Excerpt provided
National conference brings hope for the future
The Brain Tumour Charity team recently attended BNOS, the annual conference of the British Neuro-oncology Society. This year’s conference entitled ‘Challenges and Controversies’ was held in Manchester and saw a range of world-class brain tumour research presented, including work funded by The Brain Tumour Charity.
Dr Steven Pollard presenting his work on reprogramming brain tumour cells
Reprogramming brain tumour cells
Dr Steven Pollard of UCL’s Samantha Dickson Brain Cancer Unit presented his exciting work examining the factors which drive normal and brain tumour cells to divide, rest or die. Dr Pollard demonstrated how tumour cells might be ‘re-programmed’ so that they revert to being normal brain cells – and that a brain tumour cell could even be made to grow into a hair follicle if provided with the right conditions!
Clinical trials for new treatments
Dr Colin Watts explained the NCRI Brain CSG’s work to increase the number of clinical trials for new treatments made available to brain tumour patients in the UK. Dr Watts is Chair of the Brain Tumour Clinical Studies Group of the National Cancer Research Institute (NCRI) and also leads the GALA-5 clinical neurosurgical trial (see ‘Glow in the dark brains’). At present just 1.6% of brain tumour patients are enrolled onto randomised controlled clinical trials for new treatments. However, in an interview with SDBTT, Dr Watts noted that the SDBTT-funded Clinical Trials Project Officer role has “proven extremely useful, because we see year on year inc1reases in [patient] recruitment [to brain tumour clinical trials in the UK], although there is obviously still a long way to go”.
Dr Colin Watts reports on clinical trials for new treatments
Tumour-killing viruses and proton therapy
Other talks ranged from advances in proton therapy to genetically engineered viruses that can kill brain tumour cells, to imaging techniques that can accurately quantify tumour volume and guide neurosurgeons during an operation. The Neuro-oncology nursing Forum, meanwhile, looked at the important issue of rehabilitation following survival of a brain tumour and psychological problems in cancer care.
Recognising the best
The prize for best medical presentation was given to GALA-5 co-investigator Mr Stephen Price for his research into the behaviour of glioblastoma and oligodendroglioma brain tumours.

What to do
Reproduce the passage of the BNOS conference article running from "Dr Steven Pollard presenting" down to "the right conditions!".

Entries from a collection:
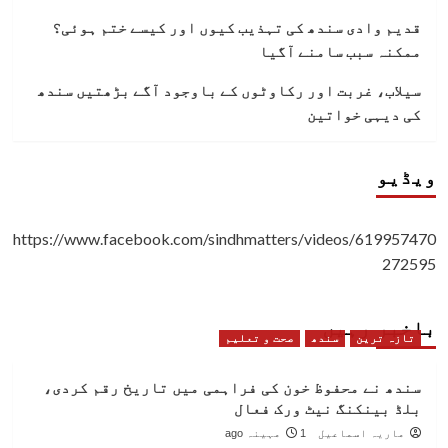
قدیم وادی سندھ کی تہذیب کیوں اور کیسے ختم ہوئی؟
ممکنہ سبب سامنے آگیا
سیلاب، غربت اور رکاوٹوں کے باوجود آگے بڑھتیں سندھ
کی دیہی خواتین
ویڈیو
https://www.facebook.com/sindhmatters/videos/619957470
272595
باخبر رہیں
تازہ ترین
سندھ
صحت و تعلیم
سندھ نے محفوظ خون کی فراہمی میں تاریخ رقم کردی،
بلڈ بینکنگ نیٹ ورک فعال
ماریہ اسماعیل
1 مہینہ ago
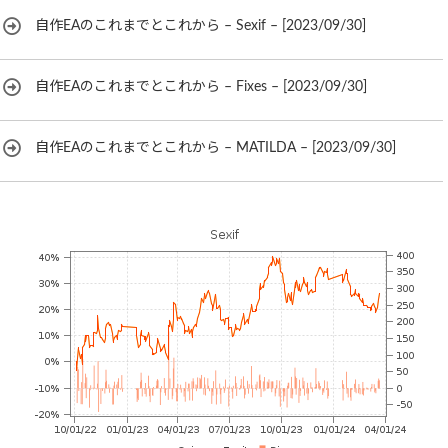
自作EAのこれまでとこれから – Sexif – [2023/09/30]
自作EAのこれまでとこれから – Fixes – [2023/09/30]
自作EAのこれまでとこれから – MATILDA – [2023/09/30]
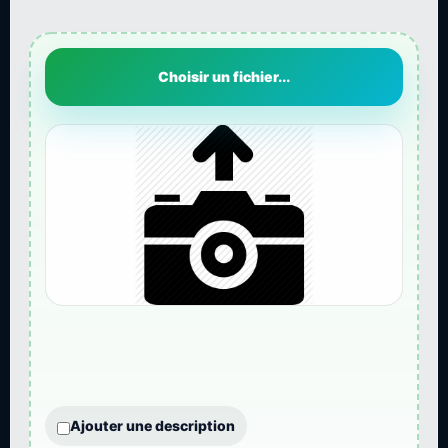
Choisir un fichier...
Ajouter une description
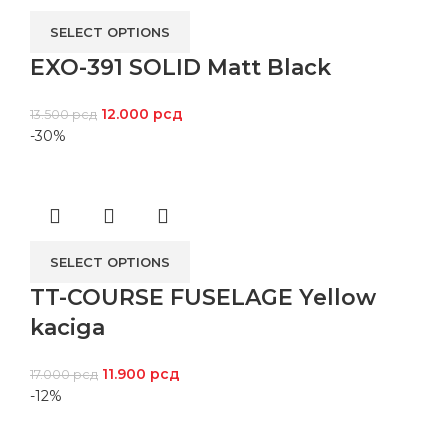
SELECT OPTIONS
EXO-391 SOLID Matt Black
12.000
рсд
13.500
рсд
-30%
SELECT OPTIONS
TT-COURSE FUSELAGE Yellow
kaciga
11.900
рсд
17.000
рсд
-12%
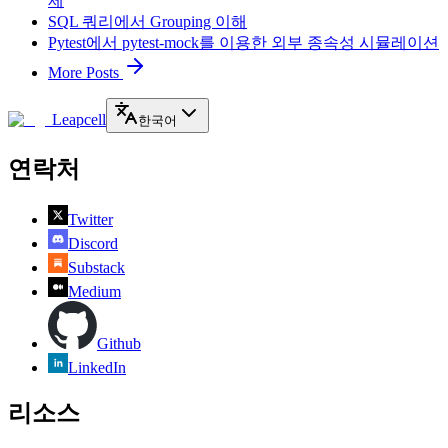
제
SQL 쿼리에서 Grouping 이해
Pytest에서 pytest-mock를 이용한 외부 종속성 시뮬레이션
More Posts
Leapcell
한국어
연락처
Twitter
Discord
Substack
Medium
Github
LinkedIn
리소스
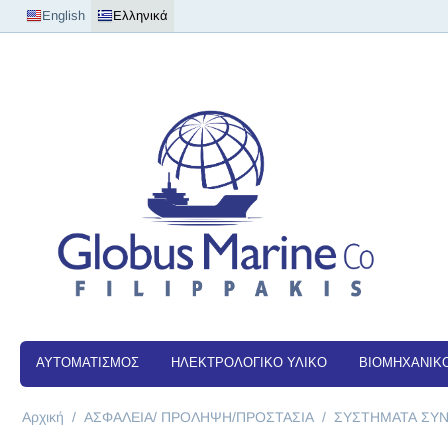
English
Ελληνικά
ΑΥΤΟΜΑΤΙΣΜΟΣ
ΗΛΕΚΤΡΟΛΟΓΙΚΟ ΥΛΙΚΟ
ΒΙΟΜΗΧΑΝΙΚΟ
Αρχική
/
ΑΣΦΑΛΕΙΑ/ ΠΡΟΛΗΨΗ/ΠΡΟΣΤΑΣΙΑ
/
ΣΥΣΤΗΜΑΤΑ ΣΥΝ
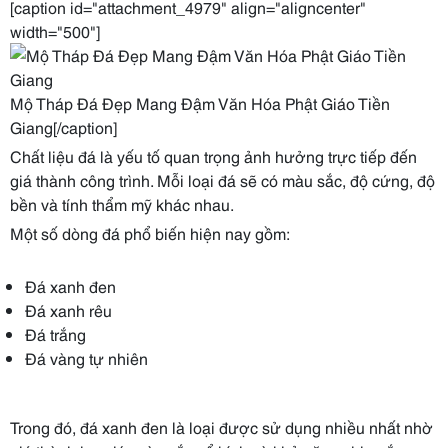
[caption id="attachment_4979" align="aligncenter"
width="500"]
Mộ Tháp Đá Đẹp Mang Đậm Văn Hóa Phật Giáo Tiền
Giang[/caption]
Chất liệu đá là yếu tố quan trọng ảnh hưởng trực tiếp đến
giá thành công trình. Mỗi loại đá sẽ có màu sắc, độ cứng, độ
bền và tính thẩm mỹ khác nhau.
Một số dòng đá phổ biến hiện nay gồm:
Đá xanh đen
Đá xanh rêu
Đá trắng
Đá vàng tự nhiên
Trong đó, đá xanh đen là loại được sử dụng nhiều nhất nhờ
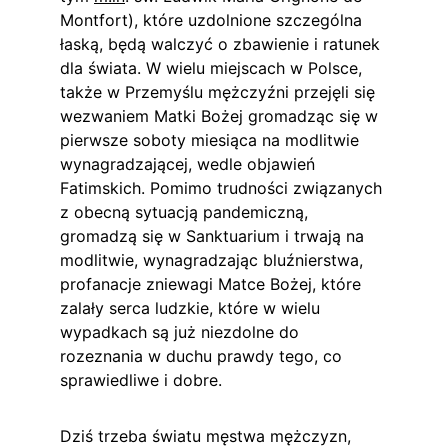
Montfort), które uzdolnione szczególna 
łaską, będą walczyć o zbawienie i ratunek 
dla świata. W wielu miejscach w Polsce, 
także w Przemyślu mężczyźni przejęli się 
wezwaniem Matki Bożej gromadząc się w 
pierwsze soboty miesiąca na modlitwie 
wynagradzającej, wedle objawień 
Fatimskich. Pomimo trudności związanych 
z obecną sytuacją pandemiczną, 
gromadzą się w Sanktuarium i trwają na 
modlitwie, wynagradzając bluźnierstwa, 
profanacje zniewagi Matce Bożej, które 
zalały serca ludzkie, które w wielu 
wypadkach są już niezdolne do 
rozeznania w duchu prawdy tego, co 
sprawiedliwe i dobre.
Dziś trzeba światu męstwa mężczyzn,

Expected answer
Dr Steven Pollard presenting his work on reprogramming brain tumour cells
Reprogramming brain tumour cells
Dr Steven Pollard of UCL’s Samantha Dickson Brain Cancer Unit presented his exciting work examining the factors which drive normal and brain tumour cells to divide, rest or die. Dr Pollard demonstrated how tumour cells might be ‘re-programmed’ so that they revert to being normal brain cells – and that a brain tumour cell could even be made to grow into a hair follicle if provided with the right conditions!